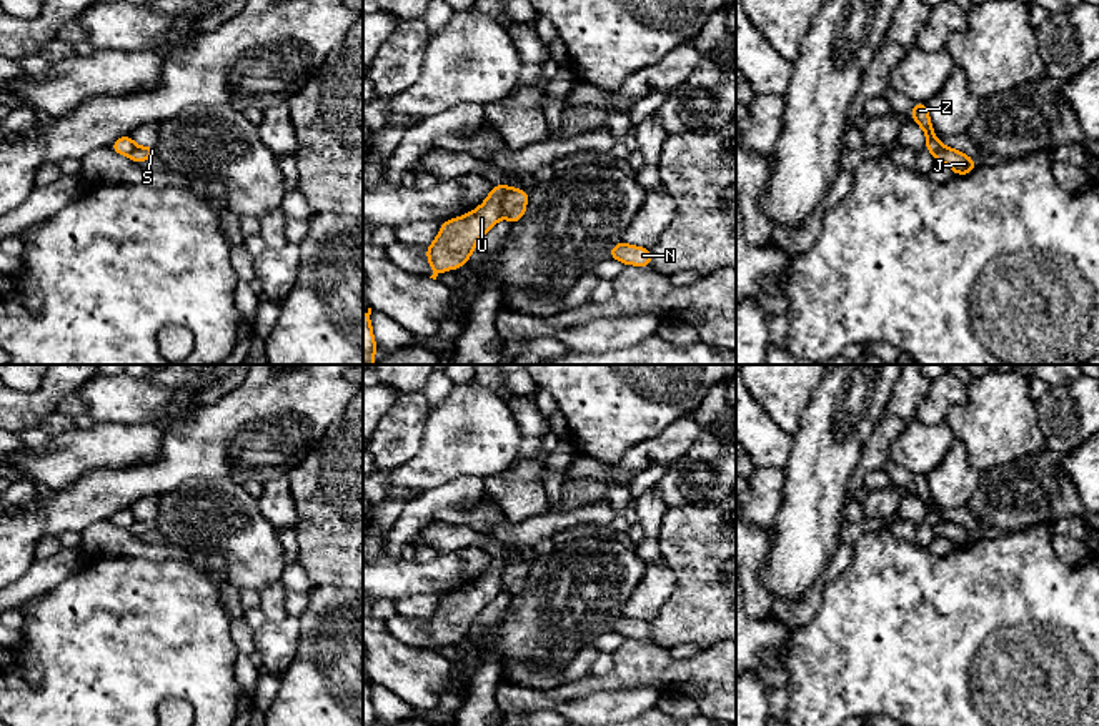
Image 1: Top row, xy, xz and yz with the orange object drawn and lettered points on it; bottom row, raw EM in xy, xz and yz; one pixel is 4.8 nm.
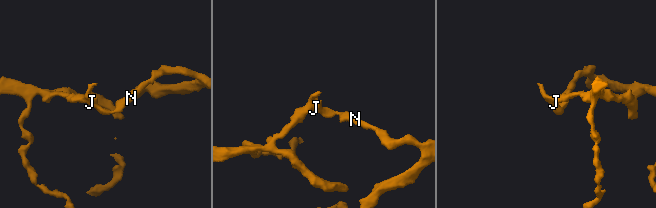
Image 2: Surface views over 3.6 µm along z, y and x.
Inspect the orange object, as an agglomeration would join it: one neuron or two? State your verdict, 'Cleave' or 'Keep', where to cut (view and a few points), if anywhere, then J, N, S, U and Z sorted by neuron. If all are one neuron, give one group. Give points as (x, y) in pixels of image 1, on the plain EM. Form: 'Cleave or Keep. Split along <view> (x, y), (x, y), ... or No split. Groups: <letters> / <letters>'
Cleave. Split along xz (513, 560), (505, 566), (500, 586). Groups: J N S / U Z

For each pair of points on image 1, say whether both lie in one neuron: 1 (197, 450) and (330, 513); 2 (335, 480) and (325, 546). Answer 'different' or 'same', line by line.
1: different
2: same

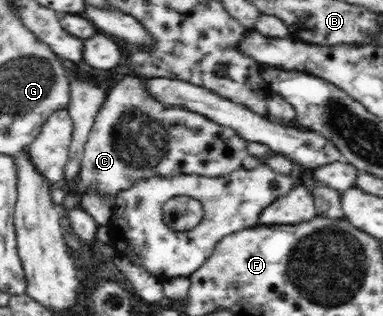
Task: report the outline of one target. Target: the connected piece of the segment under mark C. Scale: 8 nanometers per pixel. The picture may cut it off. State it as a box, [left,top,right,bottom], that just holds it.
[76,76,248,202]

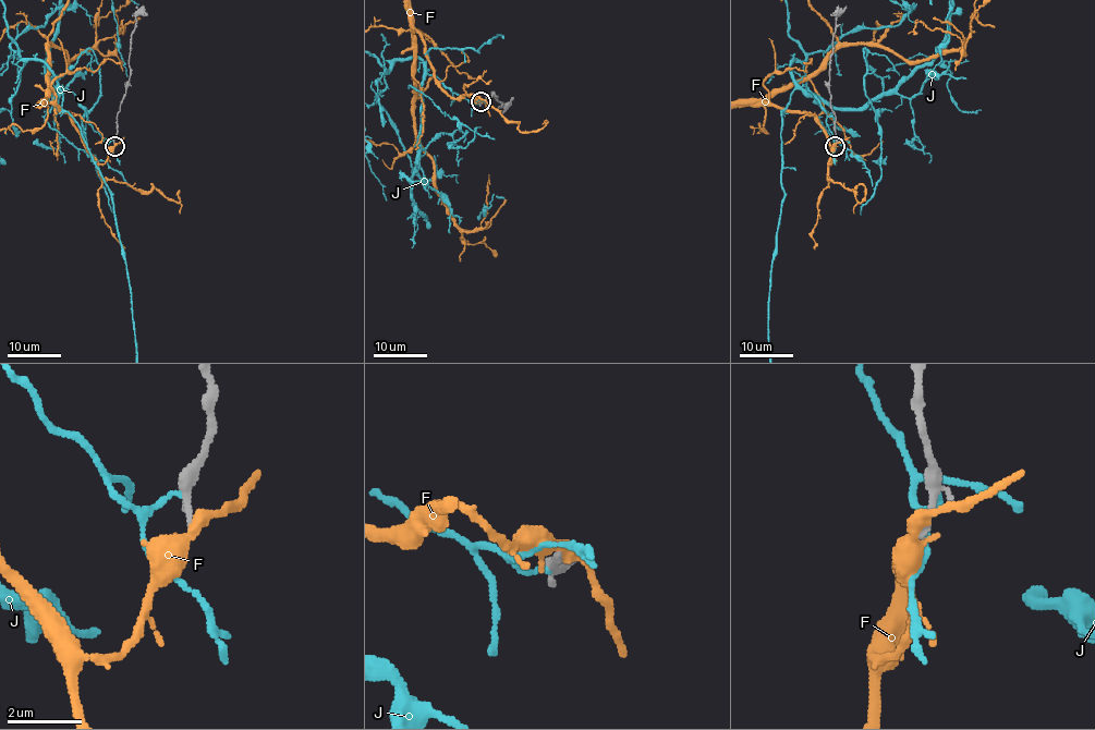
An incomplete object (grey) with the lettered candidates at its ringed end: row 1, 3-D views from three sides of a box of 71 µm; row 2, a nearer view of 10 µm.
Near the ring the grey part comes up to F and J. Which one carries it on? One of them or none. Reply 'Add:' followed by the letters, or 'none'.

____

▶ _TASK DIRECTIONS_:
The answer should contain only the lines from the start of the records above through the line with "Image 2: Surface", copied exactly, and no pictures.

▶ _ANSWER SPACE_:
Image 1: Top row, xy, xz and yz with the orange object drawn and lettered points on it; bottom row, raw EM in xy, xz and yz; one pixel is 4.8 nm.
Image 2: Surface views over 3.6 µm along z, y and x.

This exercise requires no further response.